II. DES MODIFICATIONS DE PROCÉDURE SANS LIEN DIRECT AVEC L'INSTITUTION D'UN DOUBLE DEGRÉ DE JURIDICTION
A. LES MODIFICATIONS RELATIVES AUX DÉBATS D'ASSISES
1. La motivation des décisions des juridictions d'assises
a) Le choix de la motivation
La motivation des décisions des juridictions d'assises -que l'Assemblée nationale a souhaité dénommer " mise en forme des raisons "- constitue certainement, après l'institution d'un double degré de juridiction, l'innovation essentielle du projet de loi.
Cette innovation a été jugée nécessaire par le Garde des Sceaux au nom d'une meilleure transparence de la justice : " il est aujourd'hui indispensable que les raisons pour lesquelles le tribunal d'assises et, en cas d'appel, la cour d'assises se sont convaincus soient exposées à l'accusé, à la victime et, enfin, au public. Il n'est plus possible de se contenter des réponses aux questions posées à la cour d'assises, qui peuvent donner l'impression aux citoyens d'une justice aveugle, omnipotente ou arbitraire (...).
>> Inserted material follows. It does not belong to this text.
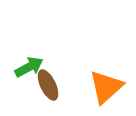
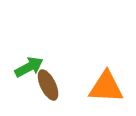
orange triangle: rotated 45 degrees clockwise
L'accusé et la victime, comme l'opinion publique elle-même (c'est-à-dire le peuple, au nom duquel la décision a été rendue), ignorent les motifs pour lesquels il a été répondu positivement ou négativement à chacune des questions, de même qu'ils ignorent les raisons du choix de la peine ".
Connaissant les raisons de la décision, les parties -et notamment l'accusé en cas de condamnation- seraient en outre mieux à même d'apprécier la nécessité d'un appel ou d'un pourvoi en cassation ; seraient donc évités des recours ab irato , intentés pour la seule raison que le requérant n'a pas compris -et donc n'a pas accepté- la décision de la juridiction.
De même, une décision mieux comprise par l'opinion publique pourrait éviter des réactions d'incompréhension, voire un sentiment de scandale qui, pour être fort rares, n'en portent pas moins atteinte à la sérénité de la justice.
Le Garde des Sceaux a par ailleurs considéré que la motivation serait utile tant à la cour d'assises saisie en appel -à laquelle elle fournirait " un cadre de référence "-qu'à la Cour de cassation -en lui permettant " de sanctionner une insuffisance ou une contradiction de motifs ".
Enfin, " la motivation a également pour effet de rationaliser le processus de décision de la juridiction d'assises, qui fait parfois une trop large part à l'émotivité ".
En dépit des réticences, de certains députés -et notamment de M. Raoul Béteille qui, jugeant irréaliste l'exigence d'une motivation littéraire, lui aurait préféré un dispositif de questions reflétant le raisonnement des membres du tribunal et de la cour-, l'Assemblée nationale a adopté le principe de la motivation sans pour autant retenir cette appellation.
En effet, selon M. Pascal Clément, " il faut un substrat rationnel : mais point trop n'en faut ! Il faut le minimum ".
De même, Mme Frédérique Bredin s'était ainsi exprimée : " Pour nous, la motivation est essentielle (...) Elle nous semble un gage de rigueur et de transparence. La proposition, faite par la commission des Lois, de résumer les principales raisons par lesquelles le tribunal d'assises s'est convaincu nous paraît une façon d'éviter la rédaction de longues pages compliquées dans lesquelles les jurés se perdraient ; elle permettra d'aboutir à ce que nous recherchons tous. De surcroît, une motivation écrite claire et juridique permettra à la Cour de cassation d'exercer son contrôle dans de bonnes conditions ".
Ainsi, afin de souligner que les juridictions d'assises ne sauraient motiver leurs décisions de manière aussi détaillée que les tribunaux correctionnels, l'Assemblée nationale a retenu non pas le terme " motivation " mais la notion de " mise en forme des raisons " du jugement ou de l'arrêt.
La mise en forme des raisons du jugement ou de l'arrêt pourrait nécessiter la consultation de pièces du dossier. C'est pourquoi, les magistrats et les jurés se retireraient désormais dans le chambre des délibérations avec le dossier de la procédure. Toutefois, dans le souci de préserver le principe de l'oralité, il ne pourrait être consulté au cours du délibéré que pour vérifier des éléments évoqués au cours des débats (futurs articles 231-126 et 355 du code de procédure pénale).